RICHMOND, VA (WWBT) - When you buy fruits and vegetables, you choose the best looking ones, right? You may not know that about one third of produce grown in the world gets thrown out simply because it's considered "ugly," according to estimates from the United Nations Environment Program.
Would you choose a tomato that had a bump on the skin? Duane Slyder, with online farmers market Farm Table, showed us examples of a so-called "ugly" tomato.
"It has a little bump on it. There's nothing wrong with that tomato whatsoever, but that little bump. You wouldn't see that at the grocery store," said Slyder.
What about a two-legged radish? "You can see this one has two tendrils," said Slyder. "You definitely wouldn't see this one [for sale]."
You won't find these fruits and veggies in most grocery stores. They're considered too "ugly" to sell, even though they may be as fresh and nutritious as others from the same crop.
The United Nations estimates that one third of produce grown in the world gets thrown out because it's ugly. Some of it gets used for fertilizer, to feed livestock, or given to food banks. But most gets thrown away.
"That's 30 percent of perfectly edible food that could be going toward feeding people that need the food," said Carlyn Covington with Farm Table.
In response, stores in Europe and Australia launched ads supporting an effort called the Ugly Food Movement to create demand for this produce. They started selling it at discount. At France's Intermarche grocery chain, store traffic increased 24 percent.
"Who says you're not eligible for supermarkets, who?" asked an Intermarche ad for a two legged carrot. "You've got to start believing in yourself. Otherwise, nobody else will!"

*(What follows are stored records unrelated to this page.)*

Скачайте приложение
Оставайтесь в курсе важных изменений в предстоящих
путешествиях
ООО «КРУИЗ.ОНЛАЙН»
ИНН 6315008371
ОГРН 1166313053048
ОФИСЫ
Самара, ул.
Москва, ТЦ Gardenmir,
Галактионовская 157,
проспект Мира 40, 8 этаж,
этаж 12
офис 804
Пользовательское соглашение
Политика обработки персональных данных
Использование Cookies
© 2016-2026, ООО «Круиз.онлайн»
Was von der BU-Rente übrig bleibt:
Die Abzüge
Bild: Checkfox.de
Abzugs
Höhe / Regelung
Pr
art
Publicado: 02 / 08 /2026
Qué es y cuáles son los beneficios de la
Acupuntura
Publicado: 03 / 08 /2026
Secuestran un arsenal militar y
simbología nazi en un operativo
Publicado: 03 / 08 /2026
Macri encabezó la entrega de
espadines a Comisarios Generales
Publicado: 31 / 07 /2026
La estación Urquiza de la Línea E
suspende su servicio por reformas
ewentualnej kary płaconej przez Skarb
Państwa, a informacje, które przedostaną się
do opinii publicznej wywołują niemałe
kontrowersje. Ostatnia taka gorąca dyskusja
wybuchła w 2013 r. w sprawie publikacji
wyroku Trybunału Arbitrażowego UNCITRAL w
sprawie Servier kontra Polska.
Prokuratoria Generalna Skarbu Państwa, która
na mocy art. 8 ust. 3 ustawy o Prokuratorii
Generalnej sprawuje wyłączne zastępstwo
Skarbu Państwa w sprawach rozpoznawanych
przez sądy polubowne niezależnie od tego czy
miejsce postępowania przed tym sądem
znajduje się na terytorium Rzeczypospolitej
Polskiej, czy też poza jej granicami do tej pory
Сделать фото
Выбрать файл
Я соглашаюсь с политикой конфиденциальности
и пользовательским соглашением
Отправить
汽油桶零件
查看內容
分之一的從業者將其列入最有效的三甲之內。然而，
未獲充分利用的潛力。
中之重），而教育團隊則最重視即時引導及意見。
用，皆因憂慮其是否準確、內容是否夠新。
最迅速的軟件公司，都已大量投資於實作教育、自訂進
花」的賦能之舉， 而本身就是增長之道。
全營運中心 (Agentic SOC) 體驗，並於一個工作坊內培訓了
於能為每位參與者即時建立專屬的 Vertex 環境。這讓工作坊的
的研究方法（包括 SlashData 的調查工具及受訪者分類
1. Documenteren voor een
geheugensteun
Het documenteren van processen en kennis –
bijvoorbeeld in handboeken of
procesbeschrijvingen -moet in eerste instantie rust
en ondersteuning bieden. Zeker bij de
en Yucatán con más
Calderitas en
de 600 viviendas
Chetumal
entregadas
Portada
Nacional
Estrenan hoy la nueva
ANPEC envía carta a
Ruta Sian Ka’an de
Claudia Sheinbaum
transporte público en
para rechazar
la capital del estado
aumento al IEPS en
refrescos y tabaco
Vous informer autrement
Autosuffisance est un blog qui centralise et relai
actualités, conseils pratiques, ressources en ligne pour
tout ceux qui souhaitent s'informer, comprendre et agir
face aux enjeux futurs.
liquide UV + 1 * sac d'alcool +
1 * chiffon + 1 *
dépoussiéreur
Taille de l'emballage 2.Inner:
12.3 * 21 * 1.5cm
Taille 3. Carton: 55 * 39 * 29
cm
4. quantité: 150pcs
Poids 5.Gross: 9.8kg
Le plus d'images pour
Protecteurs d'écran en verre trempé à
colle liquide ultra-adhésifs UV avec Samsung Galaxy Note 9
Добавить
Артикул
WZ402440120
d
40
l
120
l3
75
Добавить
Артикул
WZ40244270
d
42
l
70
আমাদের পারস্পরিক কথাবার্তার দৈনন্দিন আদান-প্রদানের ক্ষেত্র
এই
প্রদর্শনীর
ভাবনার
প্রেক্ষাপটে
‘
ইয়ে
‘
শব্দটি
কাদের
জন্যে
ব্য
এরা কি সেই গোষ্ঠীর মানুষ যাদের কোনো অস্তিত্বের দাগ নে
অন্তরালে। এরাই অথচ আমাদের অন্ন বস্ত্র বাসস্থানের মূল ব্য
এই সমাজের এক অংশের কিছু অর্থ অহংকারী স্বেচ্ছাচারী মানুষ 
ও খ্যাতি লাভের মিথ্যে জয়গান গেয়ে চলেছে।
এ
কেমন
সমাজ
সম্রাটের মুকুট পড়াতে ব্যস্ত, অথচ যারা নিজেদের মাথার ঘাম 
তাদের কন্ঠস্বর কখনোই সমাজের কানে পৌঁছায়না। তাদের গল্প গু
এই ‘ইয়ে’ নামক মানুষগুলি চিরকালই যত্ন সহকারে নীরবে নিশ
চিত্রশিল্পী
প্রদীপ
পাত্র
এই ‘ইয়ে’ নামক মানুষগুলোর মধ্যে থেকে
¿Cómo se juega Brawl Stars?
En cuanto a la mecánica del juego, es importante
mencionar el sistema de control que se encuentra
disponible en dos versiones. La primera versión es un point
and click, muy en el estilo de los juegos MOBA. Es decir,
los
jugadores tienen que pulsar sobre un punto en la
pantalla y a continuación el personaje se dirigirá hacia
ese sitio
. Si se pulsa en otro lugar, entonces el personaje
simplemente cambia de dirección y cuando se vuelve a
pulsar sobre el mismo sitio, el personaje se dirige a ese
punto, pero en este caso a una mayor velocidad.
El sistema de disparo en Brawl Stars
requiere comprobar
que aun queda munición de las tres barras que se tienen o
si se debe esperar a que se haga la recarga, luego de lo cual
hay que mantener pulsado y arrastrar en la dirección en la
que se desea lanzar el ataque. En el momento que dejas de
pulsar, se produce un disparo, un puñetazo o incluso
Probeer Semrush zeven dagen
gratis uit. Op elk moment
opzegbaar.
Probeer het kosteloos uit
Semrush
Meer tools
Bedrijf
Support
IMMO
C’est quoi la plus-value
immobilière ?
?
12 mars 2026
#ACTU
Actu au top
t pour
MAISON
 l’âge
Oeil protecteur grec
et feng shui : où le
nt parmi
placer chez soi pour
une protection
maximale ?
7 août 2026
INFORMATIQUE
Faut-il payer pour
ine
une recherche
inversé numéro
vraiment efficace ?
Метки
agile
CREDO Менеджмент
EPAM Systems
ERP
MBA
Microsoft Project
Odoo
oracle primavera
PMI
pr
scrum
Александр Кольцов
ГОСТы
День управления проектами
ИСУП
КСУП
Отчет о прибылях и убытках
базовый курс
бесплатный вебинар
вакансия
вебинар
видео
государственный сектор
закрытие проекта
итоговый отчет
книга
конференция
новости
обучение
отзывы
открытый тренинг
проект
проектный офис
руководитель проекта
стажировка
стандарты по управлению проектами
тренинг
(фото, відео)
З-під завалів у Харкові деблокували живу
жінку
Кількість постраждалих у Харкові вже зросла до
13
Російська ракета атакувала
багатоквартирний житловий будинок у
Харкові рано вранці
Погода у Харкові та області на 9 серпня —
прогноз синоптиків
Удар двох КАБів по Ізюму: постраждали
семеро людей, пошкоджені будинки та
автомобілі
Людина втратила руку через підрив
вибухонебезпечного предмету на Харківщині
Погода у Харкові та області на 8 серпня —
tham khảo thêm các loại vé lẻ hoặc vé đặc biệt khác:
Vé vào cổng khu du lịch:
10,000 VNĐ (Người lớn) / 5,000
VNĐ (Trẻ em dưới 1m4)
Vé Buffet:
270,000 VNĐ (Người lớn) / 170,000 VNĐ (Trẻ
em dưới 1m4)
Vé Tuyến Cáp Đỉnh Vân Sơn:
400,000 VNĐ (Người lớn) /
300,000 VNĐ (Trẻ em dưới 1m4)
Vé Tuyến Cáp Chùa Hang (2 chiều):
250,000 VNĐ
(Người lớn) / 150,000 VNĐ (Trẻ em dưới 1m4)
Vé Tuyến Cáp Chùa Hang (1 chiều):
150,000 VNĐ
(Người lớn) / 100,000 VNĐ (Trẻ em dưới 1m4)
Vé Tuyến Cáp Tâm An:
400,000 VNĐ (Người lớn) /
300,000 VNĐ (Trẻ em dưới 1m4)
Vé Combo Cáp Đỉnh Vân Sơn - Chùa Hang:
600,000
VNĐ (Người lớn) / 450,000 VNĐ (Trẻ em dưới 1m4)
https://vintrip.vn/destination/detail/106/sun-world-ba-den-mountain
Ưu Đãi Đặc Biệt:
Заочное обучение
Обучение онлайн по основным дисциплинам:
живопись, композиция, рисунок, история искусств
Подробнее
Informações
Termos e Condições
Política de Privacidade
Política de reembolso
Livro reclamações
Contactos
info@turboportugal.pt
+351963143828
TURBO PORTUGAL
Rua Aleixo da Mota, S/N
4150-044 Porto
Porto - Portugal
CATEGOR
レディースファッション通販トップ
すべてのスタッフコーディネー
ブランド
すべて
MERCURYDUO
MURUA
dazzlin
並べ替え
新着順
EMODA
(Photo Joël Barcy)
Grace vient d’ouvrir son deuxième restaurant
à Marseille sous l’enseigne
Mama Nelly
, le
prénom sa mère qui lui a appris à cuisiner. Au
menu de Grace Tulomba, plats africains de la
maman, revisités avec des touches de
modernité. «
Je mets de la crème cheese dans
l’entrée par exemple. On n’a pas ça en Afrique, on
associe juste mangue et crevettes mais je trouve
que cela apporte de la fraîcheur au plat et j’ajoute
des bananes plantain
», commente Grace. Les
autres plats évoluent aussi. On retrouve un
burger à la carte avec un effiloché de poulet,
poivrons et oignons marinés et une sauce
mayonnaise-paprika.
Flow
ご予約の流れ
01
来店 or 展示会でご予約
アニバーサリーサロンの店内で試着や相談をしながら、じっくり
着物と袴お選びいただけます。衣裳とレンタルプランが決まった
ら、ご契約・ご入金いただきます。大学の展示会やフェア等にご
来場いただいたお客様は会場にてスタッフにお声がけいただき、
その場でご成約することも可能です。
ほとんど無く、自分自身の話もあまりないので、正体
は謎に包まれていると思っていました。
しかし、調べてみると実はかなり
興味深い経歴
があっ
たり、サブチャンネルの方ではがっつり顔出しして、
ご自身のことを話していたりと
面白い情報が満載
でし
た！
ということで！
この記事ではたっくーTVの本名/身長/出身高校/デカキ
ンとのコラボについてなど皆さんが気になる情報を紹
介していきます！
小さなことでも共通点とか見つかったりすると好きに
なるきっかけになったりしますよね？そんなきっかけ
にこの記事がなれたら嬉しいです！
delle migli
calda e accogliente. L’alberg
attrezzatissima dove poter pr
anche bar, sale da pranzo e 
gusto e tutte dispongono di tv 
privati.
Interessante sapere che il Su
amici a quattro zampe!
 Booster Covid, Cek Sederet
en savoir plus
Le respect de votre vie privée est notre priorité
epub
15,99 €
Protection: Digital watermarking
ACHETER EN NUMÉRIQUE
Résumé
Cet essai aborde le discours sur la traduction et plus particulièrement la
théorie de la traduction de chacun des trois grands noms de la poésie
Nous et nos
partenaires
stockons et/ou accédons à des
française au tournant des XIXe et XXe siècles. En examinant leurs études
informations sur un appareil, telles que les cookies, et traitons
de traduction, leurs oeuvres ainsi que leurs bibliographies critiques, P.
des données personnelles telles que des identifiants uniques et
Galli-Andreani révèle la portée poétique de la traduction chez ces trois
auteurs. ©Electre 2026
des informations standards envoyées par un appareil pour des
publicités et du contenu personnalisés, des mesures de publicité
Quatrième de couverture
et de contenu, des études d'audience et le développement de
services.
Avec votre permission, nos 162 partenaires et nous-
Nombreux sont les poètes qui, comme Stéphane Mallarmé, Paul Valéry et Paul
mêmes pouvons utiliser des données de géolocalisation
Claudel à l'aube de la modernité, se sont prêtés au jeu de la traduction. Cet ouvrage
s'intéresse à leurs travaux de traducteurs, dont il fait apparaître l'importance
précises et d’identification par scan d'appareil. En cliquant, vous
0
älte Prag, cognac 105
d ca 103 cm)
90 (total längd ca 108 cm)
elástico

Now the Ugly Food Movement is starting to take root in the U.S. Farm Table includes some ugly fruits and vegetables in its home-delivered produce.
"It doesn't matter what it looks like," said Slyder. "What matters is how it tastes and how nutritious it is."
Homegrown Virginia, a food packaging service, invites local farmers to bring their ugly produce in for canning. And Bon Appetit Management Company launched its Imperfectly Delicious Produce Program, sending ugly foods to restaurants and cafeterias that it serves nationwide.
We asked grocery chains in Central Virginia if they support the "Ugly Food Movement." Two chains responded"
Wegmans sent us a video showing how they reduce waste by donating surplus food. "Wegmans donated 15 million pounds of food to food banks," says the video. Wegmans says it is also experimenting with turning food waste into bio-fuel.
Kroger told us, "When we do have produce that's misshapen, small or disfigured, we verify that the quality is still good and then offer the product at a discounted price."
If you want to support the Ugly Food Movement as a consumer, you can usually find so-called ugly produce at farmer's markets and discount grocery stores.